India-Pakistan I Cold Start Doctrine

Palestinian autonomy from the Ottoman Empire by formulating Nationalist idea

In the mid to late 19th century, the Ottoman intellectual and political elite adopted nationalist ideas that equated Ottomanism with Turkishness. This trend contributed to the alienation of the non-Turkish subjects of Istanbul, mostly Arabs, from the Ottoman Empire.

The nationalization process in Turkey itself was accompanied by secularization trends in the second half of the 19th century which diminished the importance of Istanbul as a religious authority.

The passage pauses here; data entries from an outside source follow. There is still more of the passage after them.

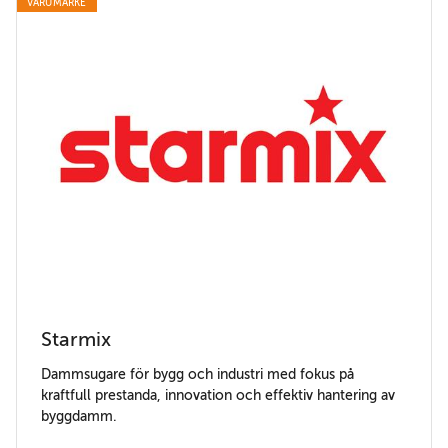
VARUMÄRKE
Starmix
Dammsugare för bygg och industri med fokus på
kraftfull prestanda, innovation och effektiv hantering av
byggdamm.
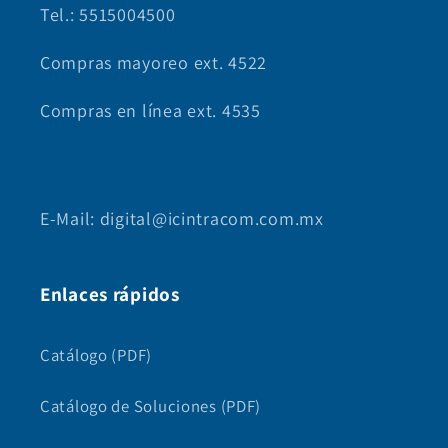
Tel.: 5515004500
Compras mayoreo ext. 4522
Compras en línea ext. 4535
E-Mail: digital@icintracom.com.mx
Enlaces rápidos
Catálogo (PDF)
Catálogo de Soluciones (PDF)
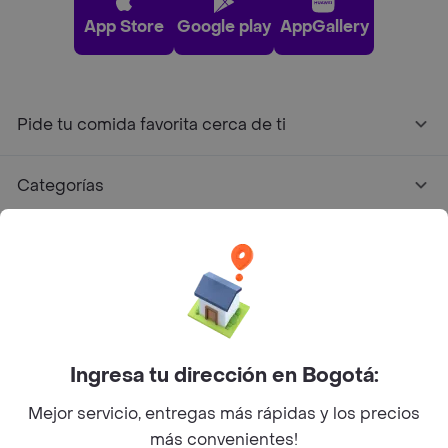
App Store
Google play
AppGallery
Pide tu comida favorita cerca de ti
Categorías
Únete a Rappi
Sobre Rappi
Facebook
Twitter
Instagram
Ingresa tu dirección en Bogotá:
Mejor servicio, entregas más rápidas y los precios
©
2026
Rappi Inc. All rights reserved.
más convenientes!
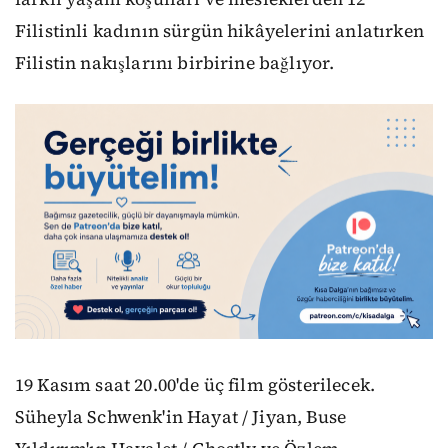
Filistinli kadının sürgün hikâyelerini anlatırken
Filistin nakışlarını birbirine bağlıyor.
19 Kasım saat 20.00'de üç film gösterilecek.
Süheyla Schwenk'in Hayat / Jiyan, Buse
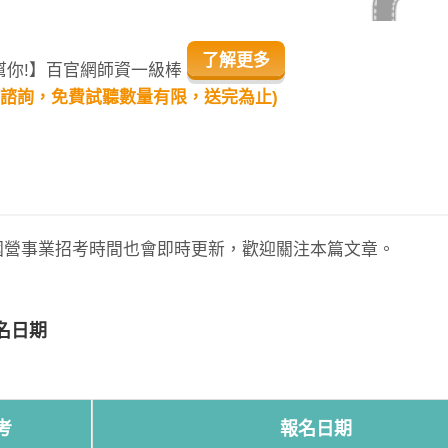
了解更多
來幫你!】百官網師資一級棒
】諮詢，免費試聽數量有限，送完為止)
國營事業招考時間也會即時更新，歡迎關注本篇文章。
名日期
考
報名日期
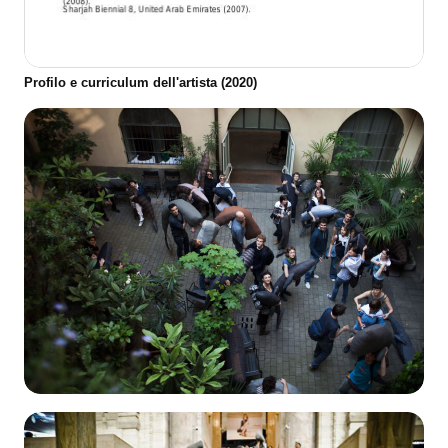
Profilo e curriculum dell'artista (2020)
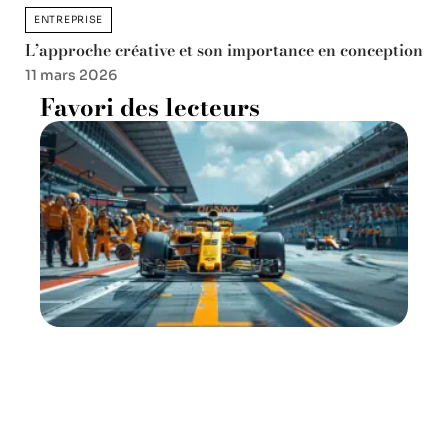
ENTREPRISE
L’approche créative et son importance en conception
11 mars 2026
Favori des lecteurs
Horaires des qualifications F1
: tout ce qu’il faut savoir
30 juillet 2026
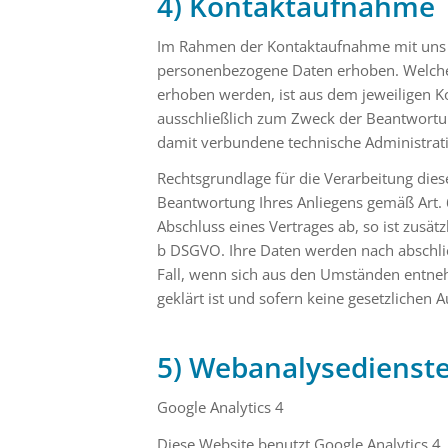
4) Kontaktaufnahme
Im Rahmen der Kontaktaufnahme mit uns (
personenbezogene Daten erhoben. Welche 
erhoben werden, ist aus dem jeweiligen K
ausschließlich zum Zweck der Beantwortun
damit verbundene technische Administrat
Rechtsgrundlage für die Verarbeitung diese
Beantwortung Ihres Anliegens gemäß Art. 6 
Abschluss eines Vertrages ab, so ist zusätz
b DSGVO. Ihre Daten werden nach abschließ
Fall, wenn sich aus den Umständen entneh
geklärt ist und sofern keine gesetzlichen
5) Webanalysedienst
Google Analytics 4
Diese Website benutzt Google Analytics 4,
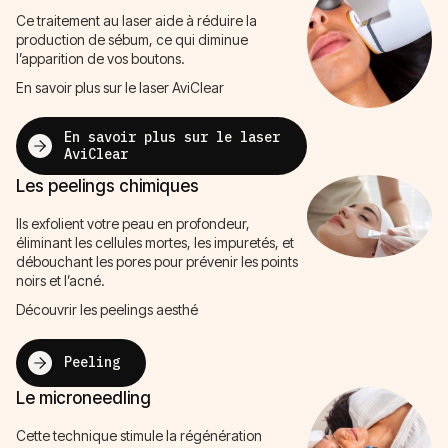
Ce traitement au laser aide à réduire la
production de sébum, ce qui diminue
l’apparition de vos boutons.
En savoir plus sur le laser AviClear
En savoir plus sur le laser
AviClear
Les peelings chimiques
Ils exfolient votre peau en profondeur,
éliminant les cellules mortes, les impuretés, et
débouchant les pores pour prévenir les points
noirs et l’acné.
Découvrir les peelings aesthé
Peeling
Le microneedling
Cette technique stimule la régénération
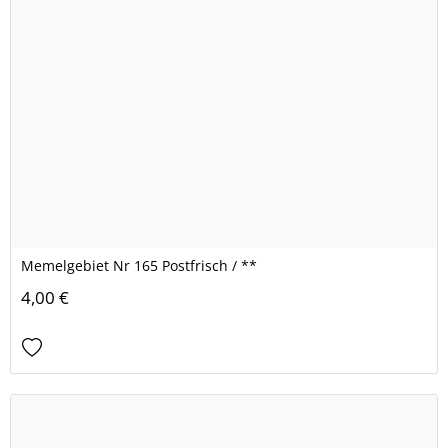
Memelgebiet Nr 165 Postfrisch / **
4,00 €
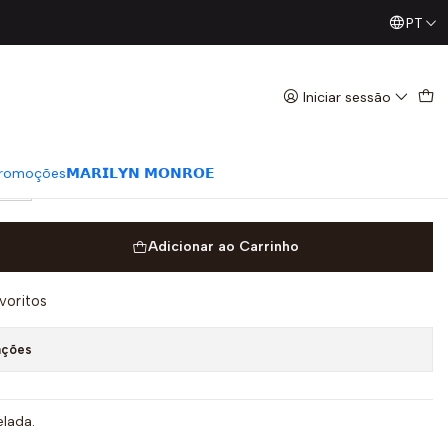
PT
Já conhece os nossos Diretos? Todas as Segundas / Quart
LLA Preto - Guess
Iniciar sessão
romoções
𝗠𝗔𝗥𝗜𝗟𝗬𝗡 𝗠𝗢𝗡𝗥𝗢𝗘
XL
Adicionar ao Carrinho
avoritos
ações
lada.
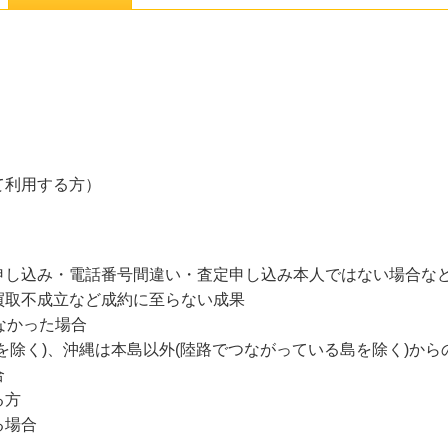
て利用する方）
申し込み・電話番号間違い・査定申し込み本人ではない場合な
買取不成立など成約に至らない成果
なかった場合
を除く)、沖縄は本島以外(陸路でつながっている島を除く)から
合
る方
る場合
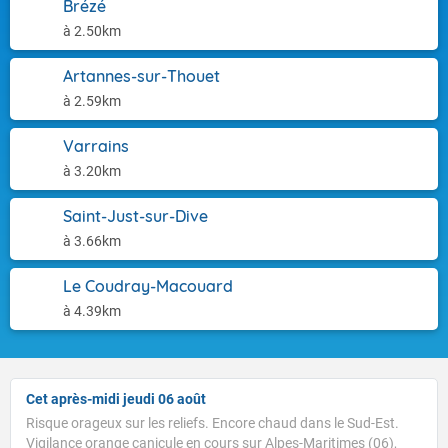
Brézé
à 2.50km
Artannes-sur-Thouet
à 2.59km
Varrains
à 3.20km
Saint-Just-sur-Dive
à 3.66km
Le Coudray-Macouard
à 4.39km
Cet après-midi jeudi 06 août
Risque orageux sur les reliefs. Encore chaud dans le Sud-Est.
Vigilance orange canicule en cours sur Alpes-Maritimes (06),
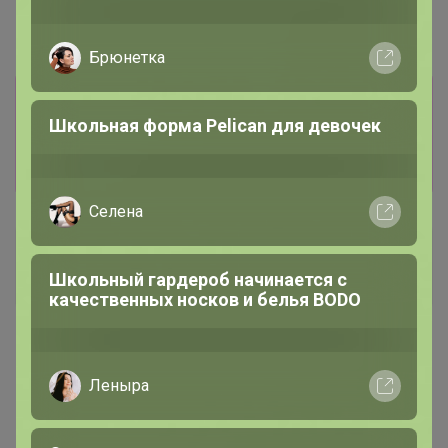
Брюнетка
Информация о заказах доступна
лишь членам клуба
Школьная форма Pelican для девочек
Показать
Селена
1BMW
Великий магистр
Школьный гардероб начинается с
качественных носков и белья BODO
7 февраля, 2025 20:30
Леныра
Glamkat
, Расфиксируйте пожалуйста соусник, ложки
перенесли в новую закупку, он один остался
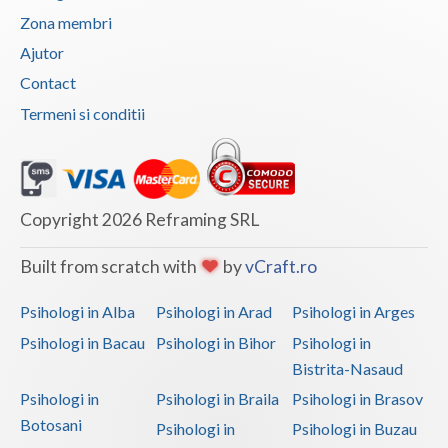
Zona membri
Ajutor
Contact
Termeni si conditii
Copyright 2026 Reframing SRL
Built from scratch with
by
vCraft.ro
Psihologi in Alba
Psihologi in Arad
Psihologi in Arges
Psihologi in Bacau
Psihologi in Bihor
Psihologi in
Bistrita-Nasaud
Psihologi in
Psihologi in Braila
Psihologi in Brasov
Botosani
Psihologi in
Psihologi in Buzau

In the Arab World, secularization was also part of the process of nationalization. Not surprisingly, it was mainly minorities, such as the Christians, that embraced the idea of a secular national identity based on shared territory, language, history, and culture. In Palestine, Christians who engaged with nationalism found eager allies among the Muslim elite, leading to a mushrooming of Muslim-Christian societies all over Palestine towards the end of World War I. 

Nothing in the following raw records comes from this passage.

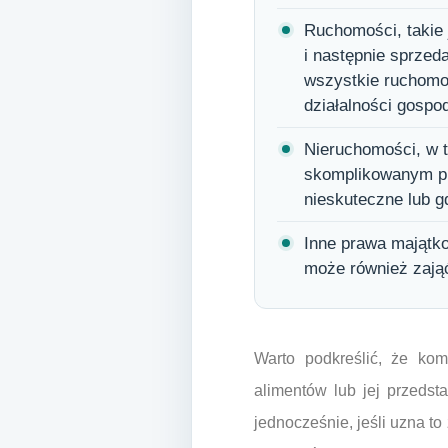
Ruchomości, takie
i następnie sprzed
wszystkie ruchomo
działalności gospo
Nieruchomości, w t
skomplikowanym pr
nieskuteczne lub g
Inne prawa majątko
może również zająć
Warto podkreślić, że ko
alimentów lub jej przeds
jednocześnie, jeśli uzna to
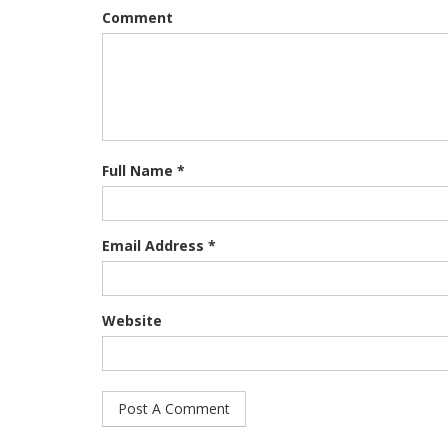
Comment
Full Name *
Email Address *
Website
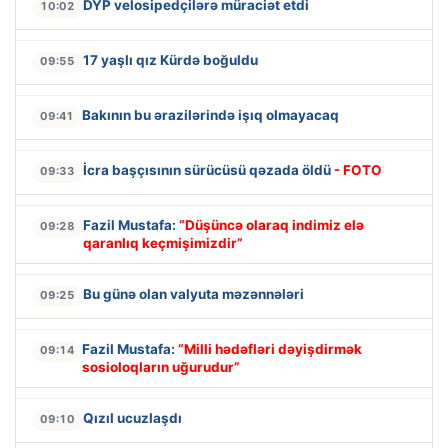
DYP velosipedçilərə müraciət etdi
10:02
17 yaşlı qız Kürdə boğuldu
09:55
Bakının bu ərazilərində işıq olmayacaq
09:41
İcra başçısının sürücüsü qəzada öldü
- FOTO
09:33
Fazil Mustafa:
“Düşüncə olaraq indimiz elə
09:28
qaranlıq keçmişimizdir”
Bu günə olan valyuta məzənnələri
09:25
Fazil Mustafa:
“Milli hədəfləri dəyişdirmək
09:14
sosioloqların uğurudur”
Qızıl ucuzlaşdı
09:10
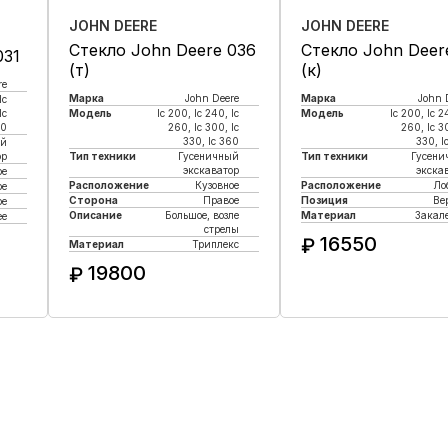
JOHN DEERE
JOHN DEERE
Стекло John Deere 036
Стекло John Deer
031
(т)
(к)
re
Марка
John Deere
Марка
John 
lc
lc
Модель
lc 200, lc 240, lc
Модель
lc 200, lc 2
60
260, lc 300, lc
260, lc 3
330, lc 360
330, l
ый
ор
Тип техники
Гусеничный
Тип техники
Гусени
экскаватор
экска
ое
Расположение
Кузовное
Расположение
Ло
ое
Сторона
Правое
Позиция
Ве
ое
Описание
Большое, возле
Материал
Закал
ее
стрелы
16550
₽
Материал
Триплекс
19800
₽
Купить в 1 кли
Купить в 1 клик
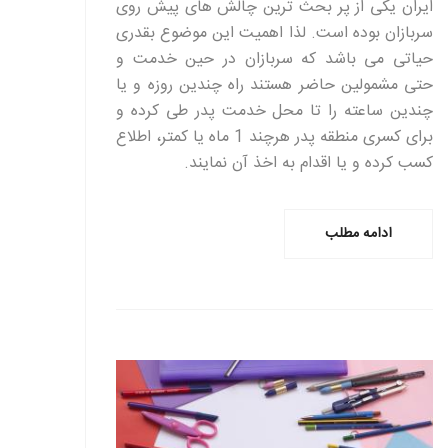
ایران یکی از پر بحث ترین چالش های پیش روی
سربازان بوده است. لذا اهمیت این موضوع بقدری
حیاتی می باشد که سربازان در حین خدمت و
حتی مشمولین حاضر هستند راه چندین روزه و یا
چندین ساعته را تا محل خدمت پدر طی کرده و
برای کسری منطقه پدر هرچند 1 ماه یا کمتر، اطلاع
کسب کرده و یا اقدام به اخذ آن نمایند.
ادامه مطلب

In the Arab world, Jews joined these kinds of alliances between activists from different religions. The same would have happened in Palestine had not Zionism demanded total loyalty from the veteran Jewish community there.

How Palestinian nationalism arose?

A thorough and comprehensive study of how Palestinian nationalism arose before the arrival of Zionism can be found in the works of Palestinian historians such as Muhammad Muslih and Rashid Khalidi.        

They clearly framed how both the elite and non-elite sections of Palestinian society were involved in developing a national movement and sentiments before 1882 - particularly Khalidi who shows how patriotic feelings, local loyalties, Arabism, religious sentiments, and higher levels of education and literacy were the main constituents of the new nationalism, and how it was only later that resistance to Zionism played an additional role in defining Palestinian nationalism. 

Khalidi, among others, portrayed how modernization, the collapse of the Ottoman Empire, and the greedy European quest for territories in the Middle East contributed to the solidification of Palestinian nationalism before Zionism made its mark in Palestine with the British promise of a Jewish homeland in 1917.

One of the clearest manifestations of this new self-definition was the reference in the country to Palestine as a geographical and cultural entity, and later as a political one. Despite there not being a Palestinian state, the cultural location of Palestine was very clear. There was a unifying sense of belonging. 

At the beginning of the 20th century, the newspaper Filastin reflected the way the people named their country. Palestinians spoke their own dialect, had their own customs and rituals and were portrayed on the maps of the world as living in a country called Palestine. 

During the 19th century, Palestine, like its neighboring regions, became more clearly defined as a geopolitical unit in the wake of administrative reforms initiated from Istanbul, the capital of the Ottoman Empire. As a consequence, the local Palestinian elite began to seek independence within a united Arab State (like the United States of America).

This pan-Arabist national drive was called in Arabic qawmiyya, and was popular in Palestine and the rest of the Arab world.  

Reference: 

Ten Myths About Isreal, by Ilan Pappe.